**Try it:**
Your answer should consist of each line below that includes the word "attribute".

== Segment start ==

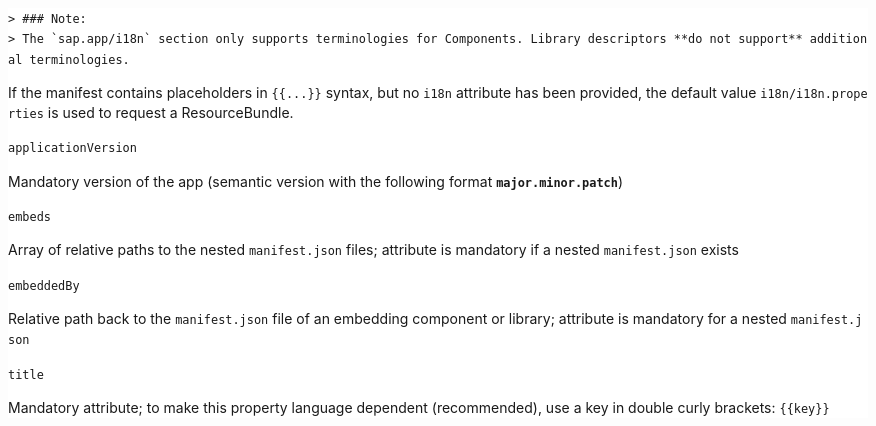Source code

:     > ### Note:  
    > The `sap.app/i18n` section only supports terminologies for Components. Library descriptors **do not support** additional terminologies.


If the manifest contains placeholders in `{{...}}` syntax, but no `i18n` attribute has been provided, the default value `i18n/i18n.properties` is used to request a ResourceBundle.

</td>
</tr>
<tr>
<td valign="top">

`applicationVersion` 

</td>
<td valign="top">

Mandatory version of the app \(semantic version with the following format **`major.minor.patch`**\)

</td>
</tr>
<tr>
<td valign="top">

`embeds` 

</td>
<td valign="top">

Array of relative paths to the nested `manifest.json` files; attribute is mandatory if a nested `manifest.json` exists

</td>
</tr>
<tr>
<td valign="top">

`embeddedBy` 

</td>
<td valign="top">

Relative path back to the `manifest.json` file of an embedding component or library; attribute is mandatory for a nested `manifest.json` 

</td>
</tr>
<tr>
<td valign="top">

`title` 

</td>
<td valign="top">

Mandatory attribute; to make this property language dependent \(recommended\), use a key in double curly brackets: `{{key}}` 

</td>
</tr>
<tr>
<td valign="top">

== Segment end ==

**Your response:**
If the manifest contains placeholders in `{{...}}` syntax, but no `i18n` attribute has been provided, the default value `i18n/i18n.properties` is used to request a ResourceBundle.
Array of relative paths to the nested `manifest.json` files; attribute is mandatory if a nested `manifest.json` exists
Relative path back to the `manifest.json` file of an embedding component or library; attribute is mandatory for a nested `manifest.json` 
Mandatory attribute; to make this property language dependent \(recommended\), use a key in double curly brackets: `{{key}}` 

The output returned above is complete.